═══ TEXT ═══
Reputation: 31
I've been following the steps laid out here https://airflow.apache.org/docs/apache-airflow/stable/start/docker.html to get Apache Airflow set up in Docker. Once set up, I've noticed that the DAG seems to run on a loop without being explicitly told to. The reason I know this is because I've set Python code up to trigger email alerts to me if a given task fails and I'm getting alerts constantly, even when the DAG isn't running in the interface (literally multiple times per minute as long as the server is spun up). I also have CSVs that should update once the steps run and they seem to be refreshing spontaneously (i.e. I can delete the files from the folder and they will appear again soon after without me doing anything).
Any suggestions would be appreciated!
Upvotes: 2
Views: 916
Reputation: 31
This is how I have set it up:
#Set default arguments
default_args={
'owner': 'airflow',
'depends_on_past': False,
'start_date': datetime(2021,5,27),
'retries': 0,
'email': ["[email protected]"],
'email_on_failure': True
}
#Initialise the DAG
dag = DAG(dag_id="AIM_Pipeline", default_args=default_args, schedule_interval=None,
catchup=False)
═══
■ DIRECTIONS:
[1] In the forum thread, what value is passed for schedule_interval when the DAG is initialized?
[2] Find each line in the records that contains the string "UserInterface", and copy those lines.
═══ DATA FOR THE TASK ═══
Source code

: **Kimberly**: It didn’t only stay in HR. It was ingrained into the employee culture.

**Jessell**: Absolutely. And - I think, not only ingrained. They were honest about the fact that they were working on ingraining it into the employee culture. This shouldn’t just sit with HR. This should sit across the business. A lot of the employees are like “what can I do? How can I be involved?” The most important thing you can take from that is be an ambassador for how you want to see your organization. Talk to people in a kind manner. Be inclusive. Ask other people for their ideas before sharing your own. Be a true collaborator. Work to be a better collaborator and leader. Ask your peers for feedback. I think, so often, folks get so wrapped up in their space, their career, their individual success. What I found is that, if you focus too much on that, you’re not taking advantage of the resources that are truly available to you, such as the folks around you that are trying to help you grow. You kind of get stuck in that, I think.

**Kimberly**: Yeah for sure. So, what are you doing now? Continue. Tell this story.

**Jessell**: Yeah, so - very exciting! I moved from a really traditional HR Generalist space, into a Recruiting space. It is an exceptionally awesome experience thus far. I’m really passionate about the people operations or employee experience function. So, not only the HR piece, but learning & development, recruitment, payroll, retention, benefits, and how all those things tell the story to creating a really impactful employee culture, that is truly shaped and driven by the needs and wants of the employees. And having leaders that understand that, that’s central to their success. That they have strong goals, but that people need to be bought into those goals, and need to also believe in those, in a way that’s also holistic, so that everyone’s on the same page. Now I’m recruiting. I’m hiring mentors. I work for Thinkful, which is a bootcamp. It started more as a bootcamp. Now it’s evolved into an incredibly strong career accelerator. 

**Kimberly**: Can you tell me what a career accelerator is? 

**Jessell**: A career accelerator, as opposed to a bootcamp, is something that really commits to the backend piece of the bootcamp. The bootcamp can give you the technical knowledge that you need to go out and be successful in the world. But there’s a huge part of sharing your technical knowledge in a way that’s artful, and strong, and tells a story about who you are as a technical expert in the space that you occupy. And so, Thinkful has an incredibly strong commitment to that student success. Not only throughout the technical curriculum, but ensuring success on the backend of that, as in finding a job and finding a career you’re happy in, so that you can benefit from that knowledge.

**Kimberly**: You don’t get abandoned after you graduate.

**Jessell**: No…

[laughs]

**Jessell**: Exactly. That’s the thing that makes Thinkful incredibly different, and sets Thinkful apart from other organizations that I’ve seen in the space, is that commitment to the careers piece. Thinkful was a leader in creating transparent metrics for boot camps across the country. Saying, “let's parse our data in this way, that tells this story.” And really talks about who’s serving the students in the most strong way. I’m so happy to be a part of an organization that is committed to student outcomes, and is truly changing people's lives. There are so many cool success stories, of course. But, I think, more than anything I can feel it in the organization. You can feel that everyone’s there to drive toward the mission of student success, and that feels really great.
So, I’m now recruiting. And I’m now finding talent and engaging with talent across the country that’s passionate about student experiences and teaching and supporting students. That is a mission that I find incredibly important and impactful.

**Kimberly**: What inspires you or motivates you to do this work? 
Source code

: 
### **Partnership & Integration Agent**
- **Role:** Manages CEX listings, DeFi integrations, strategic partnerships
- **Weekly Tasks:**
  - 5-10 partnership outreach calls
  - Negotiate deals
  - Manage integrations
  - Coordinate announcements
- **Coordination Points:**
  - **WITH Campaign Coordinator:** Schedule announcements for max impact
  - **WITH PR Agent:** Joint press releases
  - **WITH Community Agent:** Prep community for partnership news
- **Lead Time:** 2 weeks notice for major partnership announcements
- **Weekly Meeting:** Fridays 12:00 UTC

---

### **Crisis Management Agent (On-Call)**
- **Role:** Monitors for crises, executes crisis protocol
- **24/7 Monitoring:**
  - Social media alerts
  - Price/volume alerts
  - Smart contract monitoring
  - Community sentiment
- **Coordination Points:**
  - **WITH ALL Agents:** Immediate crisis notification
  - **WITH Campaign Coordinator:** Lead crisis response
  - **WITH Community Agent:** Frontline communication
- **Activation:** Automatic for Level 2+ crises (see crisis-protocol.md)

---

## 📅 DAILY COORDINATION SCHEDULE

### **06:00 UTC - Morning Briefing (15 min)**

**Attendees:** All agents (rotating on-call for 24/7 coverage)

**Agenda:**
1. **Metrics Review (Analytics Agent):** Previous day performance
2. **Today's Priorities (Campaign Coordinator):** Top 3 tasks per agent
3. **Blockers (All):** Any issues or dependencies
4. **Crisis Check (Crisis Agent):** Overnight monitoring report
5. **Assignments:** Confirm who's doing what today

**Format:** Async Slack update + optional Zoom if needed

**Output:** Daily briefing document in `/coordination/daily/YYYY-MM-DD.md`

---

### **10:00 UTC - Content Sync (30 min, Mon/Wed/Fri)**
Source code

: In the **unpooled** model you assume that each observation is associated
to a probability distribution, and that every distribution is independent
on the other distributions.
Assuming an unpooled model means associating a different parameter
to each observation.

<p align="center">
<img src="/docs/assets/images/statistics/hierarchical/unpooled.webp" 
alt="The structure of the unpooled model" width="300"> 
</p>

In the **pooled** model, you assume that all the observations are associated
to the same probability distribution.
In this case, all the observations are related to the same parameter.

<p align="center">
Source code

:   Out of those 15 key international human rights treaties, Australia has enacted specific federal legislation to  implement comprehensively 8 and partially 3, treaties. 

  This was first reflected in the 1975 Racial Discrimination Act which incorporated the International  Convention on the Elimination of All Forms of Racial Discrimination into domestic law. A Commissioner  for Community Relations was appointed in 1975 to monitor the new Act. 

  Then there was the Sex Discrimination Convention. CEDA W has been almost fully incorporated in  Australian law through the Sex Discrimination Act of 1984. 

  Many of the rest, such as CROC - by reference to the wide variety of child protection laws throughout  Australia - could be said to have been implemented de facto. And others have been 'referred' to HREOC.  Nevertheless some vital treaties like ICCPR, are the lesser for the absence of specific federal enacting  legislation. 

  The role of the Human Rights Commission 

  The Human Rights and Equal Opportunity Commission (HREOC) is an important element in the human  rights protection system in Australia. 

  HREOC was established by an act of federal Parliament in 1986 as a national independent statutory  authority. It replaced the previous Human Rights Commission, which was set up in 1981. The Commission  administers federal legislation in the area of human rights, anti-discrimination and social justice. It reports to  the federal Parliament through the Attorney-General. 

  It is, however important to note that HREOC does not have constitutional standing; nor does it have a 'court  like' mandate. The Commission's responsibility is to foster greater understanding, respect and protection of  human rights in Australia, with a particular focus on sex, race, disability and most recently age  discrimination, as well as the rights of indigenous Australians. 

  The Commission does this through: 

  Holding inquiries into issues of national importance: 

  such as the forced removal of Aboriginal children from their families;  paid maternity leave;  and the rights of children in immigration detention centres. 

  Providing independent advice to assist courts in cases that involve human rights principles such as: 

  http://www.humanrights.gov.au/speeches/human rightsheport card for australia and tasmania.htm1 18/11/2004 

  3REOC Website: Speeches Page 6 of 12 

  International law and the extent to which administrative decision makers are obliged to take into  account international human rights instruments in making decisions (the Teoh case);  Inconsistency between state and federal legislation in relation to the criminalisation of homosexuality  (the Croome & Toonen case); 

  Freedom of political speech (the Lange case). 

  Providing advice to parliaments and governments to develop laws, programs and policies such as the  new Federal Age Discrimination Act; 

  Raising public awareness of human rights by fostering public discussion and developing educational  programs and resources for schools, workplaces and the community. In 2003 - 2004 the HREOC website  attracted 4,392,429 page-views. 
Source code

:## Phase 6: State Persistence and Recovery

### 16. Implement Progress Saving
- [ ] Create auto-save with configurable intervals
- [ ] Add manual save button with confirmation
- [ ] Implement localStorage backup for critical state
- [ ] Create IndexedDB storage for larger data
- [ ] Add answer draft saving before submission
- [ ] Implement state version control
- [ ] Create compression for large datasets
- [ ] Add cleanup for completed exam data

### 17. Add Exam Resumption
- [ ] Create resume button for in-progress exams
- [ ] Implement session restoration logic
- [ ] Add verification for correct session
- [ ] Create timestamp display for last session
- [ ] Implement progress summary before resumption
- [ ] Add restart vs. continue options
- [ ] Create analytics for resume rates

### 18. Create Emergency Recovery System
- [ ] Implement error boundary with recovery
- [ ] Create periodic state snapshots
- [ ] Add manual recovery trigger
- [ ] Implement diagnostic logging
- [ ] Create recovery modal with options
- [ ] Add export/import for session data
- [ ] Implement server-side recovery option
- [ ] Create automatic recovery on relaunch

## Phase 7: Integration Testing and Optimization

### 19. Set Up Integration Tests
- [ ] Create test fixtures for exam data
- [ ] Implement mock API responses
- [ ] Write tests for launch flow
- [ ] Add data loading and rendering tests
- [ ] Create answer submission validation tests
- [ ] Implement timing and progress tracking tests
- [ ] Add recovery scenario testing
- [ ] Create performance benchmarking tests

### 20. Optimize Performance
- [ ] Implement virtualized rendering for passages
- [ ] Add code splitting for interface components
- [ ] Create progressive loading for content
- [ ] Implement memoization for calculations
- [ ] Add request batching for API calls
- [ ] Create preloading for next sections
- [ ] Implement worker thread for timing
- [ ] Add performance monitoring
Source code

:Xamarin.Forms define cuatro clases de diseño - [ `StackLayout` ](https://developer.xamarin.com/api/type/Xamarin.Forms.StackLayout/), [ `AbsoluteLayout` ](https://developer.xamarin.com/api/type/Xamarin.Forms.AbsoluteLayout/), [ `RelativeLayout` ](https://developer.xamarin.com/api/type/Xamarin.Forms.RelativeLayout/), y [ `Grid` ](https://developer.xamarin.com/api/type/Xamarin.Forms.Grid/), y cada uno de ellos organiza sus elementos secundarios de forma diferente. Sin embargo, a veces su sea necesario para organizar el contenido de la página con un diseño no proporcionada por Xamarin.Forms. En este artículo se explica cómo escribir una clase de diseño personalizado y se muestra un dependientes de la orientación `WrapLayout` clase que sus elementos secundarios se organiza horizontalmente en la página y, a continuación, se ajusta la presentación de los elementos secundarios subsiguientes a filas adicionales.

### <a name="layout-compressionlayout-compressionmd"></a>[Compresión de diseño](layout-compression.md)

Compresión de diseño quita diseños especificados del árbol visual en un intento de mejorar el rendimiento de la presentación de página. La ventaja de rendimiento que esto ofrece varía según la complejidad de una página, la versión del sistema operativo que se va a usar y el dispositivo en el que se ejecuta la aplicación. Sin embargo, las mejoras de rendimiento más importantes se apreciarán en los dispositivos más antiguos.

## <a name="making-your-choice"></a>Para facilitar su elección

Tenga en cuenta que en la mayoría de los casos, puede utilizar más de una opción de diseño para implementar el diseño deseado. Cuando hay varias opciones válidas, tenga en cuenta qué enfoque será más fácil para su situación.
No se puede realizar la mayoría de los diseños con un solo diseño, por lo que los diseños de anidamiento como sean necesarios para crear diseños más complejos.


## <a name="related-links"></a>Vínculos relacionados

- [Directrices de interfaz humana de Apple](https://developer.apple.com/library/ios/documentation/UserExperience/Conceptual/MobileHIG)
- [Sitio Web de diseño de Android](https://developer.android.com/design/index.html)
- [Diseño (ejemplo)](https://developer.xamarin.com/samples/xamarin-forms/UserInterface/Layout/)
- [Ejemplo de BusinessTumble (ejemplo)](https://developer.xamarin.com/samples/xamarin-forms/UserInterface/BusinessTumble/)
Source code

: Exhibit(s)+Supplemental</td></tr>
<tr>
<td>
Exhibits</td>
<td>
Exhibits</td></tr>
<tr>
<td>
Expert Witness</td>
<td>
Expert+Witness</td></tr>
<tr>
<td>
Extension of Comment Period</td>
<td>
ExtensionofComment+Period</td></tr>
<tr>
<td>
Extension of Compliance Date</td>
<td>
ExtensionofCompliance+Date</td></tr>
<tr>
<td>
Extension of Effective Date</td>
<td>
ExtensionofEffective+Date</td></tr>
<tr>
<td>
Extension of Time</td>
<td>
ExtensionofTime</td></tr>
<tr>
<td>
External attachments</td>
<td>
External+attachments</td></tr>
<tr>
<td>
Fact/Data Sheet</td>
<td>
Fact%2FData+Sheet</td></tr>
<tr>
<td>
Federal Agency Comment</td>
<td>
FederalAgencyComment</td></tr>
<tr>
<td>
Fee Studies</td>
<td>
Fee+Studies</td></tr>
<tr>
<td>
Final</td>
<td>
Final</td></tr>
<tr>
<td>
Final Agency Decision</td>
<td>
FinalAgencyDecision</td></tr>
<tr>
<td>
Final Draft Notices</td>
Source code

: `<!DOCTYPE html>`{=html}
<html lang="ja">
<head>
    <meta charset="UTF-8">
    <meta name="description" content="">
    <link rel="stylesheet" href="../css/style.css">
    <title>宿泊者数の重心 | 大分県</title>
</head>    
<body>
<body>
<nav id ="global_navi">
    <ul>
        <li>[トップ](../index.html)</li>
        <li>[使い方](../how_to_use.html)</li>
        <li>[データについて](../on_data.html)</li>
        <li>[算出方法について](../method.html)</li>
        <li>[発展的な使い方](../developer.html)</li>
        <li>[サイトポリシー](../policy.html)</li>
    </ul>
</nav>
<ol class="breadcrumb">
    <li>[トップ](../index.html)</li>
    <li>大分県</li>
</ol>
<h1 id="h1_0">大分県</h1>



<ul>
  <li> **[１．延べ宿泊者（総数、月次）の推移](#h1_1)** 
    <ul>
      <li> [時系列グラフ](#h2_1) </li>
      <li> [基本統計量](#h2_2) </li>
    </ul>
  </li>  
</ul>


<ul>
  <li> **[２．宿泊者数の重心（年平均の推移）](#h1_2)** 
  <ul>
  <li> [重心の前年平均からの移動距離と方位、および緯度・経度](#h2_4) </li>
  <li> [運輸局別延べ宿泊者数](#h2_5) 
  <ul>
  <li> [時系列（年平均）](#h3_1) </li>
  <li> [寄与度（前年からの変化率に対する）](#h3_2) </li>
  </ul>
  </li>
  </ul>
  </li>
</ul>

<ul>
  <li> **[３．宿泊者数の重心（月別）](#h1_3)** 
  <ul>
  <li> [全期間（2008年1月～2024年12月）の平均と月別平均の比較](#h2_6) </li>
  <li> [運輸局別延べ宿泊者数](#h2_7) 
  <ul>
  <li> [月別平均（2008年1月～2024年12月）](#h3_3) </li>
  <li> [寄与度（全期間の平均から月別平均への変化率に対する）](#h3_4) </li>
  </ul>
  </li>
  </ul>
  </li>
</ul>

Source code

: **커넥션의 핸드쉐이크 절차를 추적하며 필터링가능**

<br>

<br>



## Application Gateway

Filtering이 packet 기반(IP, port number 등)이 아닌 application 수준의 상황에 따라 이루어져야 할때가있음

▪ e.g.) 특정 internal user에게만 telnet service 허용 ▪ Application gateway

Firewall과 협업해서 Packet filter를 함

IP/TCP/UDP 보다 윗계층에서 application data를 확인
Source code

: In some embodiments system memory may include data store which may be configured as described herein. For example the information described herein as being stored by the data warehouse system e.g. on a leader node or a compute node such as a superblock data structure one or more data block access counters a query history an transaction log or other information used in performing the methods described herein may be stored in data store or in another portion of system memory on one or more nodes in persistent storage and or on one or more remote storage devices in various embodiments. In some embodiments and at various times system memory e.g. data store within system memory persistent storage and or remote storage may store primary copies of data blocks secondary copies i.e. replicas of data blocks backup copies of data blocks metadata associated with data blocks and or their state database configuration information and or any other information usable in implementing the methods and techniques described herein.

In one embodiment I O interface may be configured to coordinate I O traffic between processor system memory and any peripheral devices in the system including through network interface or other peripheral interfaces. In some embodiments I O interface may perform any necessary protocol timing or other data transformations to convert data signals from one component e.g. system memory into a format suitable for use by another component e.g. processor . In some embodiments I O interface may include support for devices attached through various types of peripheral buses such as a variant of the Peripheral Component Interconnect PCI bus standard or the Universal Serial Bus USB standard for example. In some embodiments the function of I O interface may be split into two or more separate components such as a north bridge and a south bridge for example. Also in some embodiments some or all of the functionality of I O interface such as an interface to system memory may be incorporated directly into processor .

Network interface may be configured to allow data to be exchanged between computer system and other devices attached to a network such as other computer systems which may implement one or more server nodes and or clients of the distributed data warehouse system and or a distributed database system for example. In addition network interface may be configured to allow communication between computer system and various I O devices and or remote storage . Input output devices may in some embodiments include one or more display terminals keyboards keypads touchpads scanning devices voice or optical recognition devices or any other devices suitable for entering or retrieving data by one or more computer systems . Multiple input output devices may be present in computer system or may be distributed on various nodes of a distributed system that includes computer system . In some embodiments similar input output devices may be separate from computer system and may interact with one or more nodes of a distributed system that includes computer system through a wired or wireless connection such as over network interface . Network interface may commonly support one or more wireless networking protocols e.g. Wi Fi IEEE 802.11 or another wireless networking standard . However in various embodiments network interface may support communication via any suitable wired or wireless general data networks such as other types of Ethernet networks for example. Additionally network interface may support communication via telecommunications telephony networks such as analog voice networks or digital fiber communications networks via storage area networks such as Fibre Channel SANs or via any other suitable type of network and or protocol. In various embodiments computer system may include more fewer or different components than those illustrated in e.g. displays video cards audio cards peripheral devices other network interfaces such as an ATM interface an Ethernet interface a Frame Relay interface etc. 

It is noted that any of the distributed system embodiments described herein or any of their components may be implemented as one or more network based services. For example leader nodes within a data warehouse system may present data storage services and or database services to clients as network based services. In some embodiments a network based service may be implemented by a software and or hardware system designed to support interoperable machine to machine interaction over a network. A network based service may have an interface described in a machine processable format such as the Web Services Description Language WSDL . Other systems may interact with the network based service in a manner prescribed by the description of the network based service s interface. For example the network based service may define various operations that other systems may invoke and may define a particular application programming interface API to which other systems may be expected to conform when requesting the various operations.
═══
■ SOLVED TASKS:
[1] None

[2]
- [Diseño (ejemplo)](https://developer.xamarin.com/samples/xamarin-forms/UserInterface/Layout/)
- [Ejemplo de BusinessTumble (ejemplo)](https://developer.xamarin.com/samples/xamarin-forms/UserInterface/BusinessTumble/)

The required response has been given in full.